Trecho do documento:
-------

Para Chen o papel significava sucesso financeiro, muito além do que ela poderia ter sonhado um dia. Numa época em que a maioria dos chineses lutavam para sair da privação econômica extrema, ela comprava carros e apartamentos e casas para a família. Com o perfil definido como "jovem frágil apaixonada", quando fazia testes para outros papéis não era muito chamada.

- Comecei a pensar se eu não era mesmo Lin Daiyu - ela me disse quando estávamos na sala de conferências da empresa dela, ShiPang Advertising em Beijing, num moderno arranha-céu. O pescoço comprido e as feições delicadas lembravam um pouco a atriz de cinema com muita classe mas aparência frágil Audrey Hepburn, cujo retrato pendia na parede atrás dela. Os olhos doces, simpáticos e expressivos me faziam lembrar de quadros da Madona bíblica. Ela não falava inglês; mas entre sua tradução e a minha nós nos comunicávamos muito bem.

- Passei por um período na vida em que fiquei perdida. Tive de lutar para encontrar um novo caminho.

Então, em 1992, com o namorado, um fotógrafo, ela ajudou a abrir uma pequena firma de publicidade, numa época em que a propaganda na China ainda estava engatinhando. Havia então menos de cem agências no país. Agora há mais de 20 mil. Em 1999 ela já estava ganhando muito dinheiro de novo.

-------

Registros de dados:
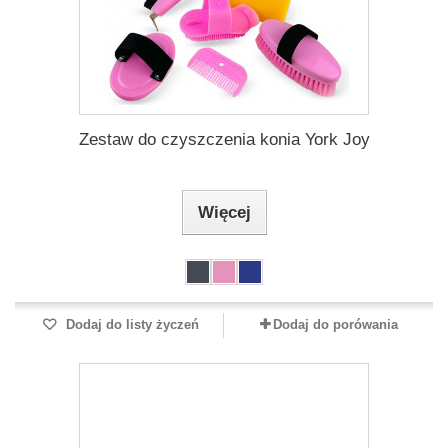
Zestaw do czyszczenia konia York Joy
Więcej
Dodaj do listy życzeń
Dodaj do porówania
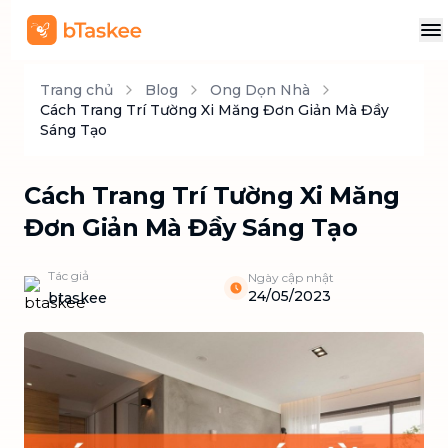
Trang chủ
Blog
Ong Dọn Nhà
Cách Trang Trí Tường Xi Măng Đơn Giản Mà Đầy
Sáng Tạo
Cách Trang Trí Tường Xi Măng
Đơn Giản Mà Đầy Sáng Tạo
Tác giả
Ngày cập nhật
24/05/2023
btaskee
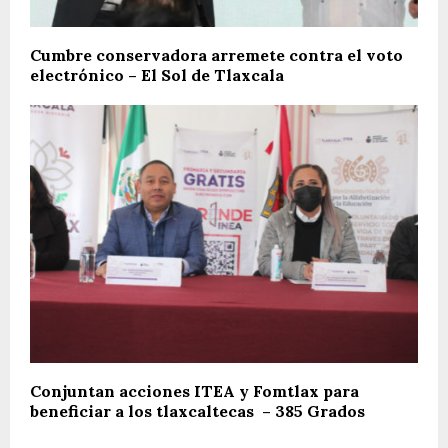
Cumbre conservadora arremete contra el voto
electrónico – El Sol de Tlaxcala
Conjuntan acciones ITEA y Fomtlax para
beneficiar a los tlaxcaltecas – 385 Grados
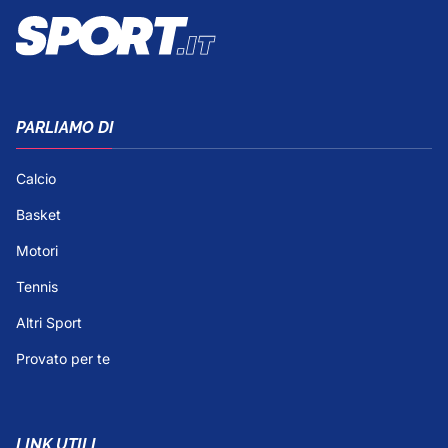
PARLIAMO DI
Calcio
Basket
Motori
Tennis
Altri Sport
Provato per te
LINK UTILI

-------

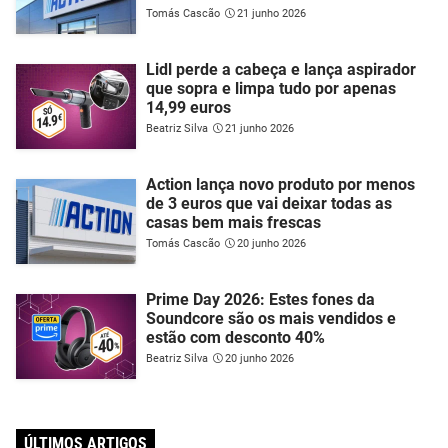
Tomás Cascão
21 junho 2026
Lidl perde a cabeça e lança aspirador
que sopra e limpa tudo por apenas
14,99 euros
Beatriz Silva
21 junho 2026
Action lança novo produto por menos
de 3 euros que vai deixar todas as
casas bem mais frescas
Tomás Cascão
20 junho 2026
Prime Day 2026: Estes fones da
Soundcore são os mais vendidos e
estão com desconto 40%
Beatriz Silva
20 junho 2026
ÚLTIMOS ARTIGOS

-------

Instrução: Por favor, diga em que ano, segundo o trecho sobre Chen, ela ajudou a abrir uma pequena firma de publicidade. As linhas não são necessárias para responder.

Sua resposta: Em 1992.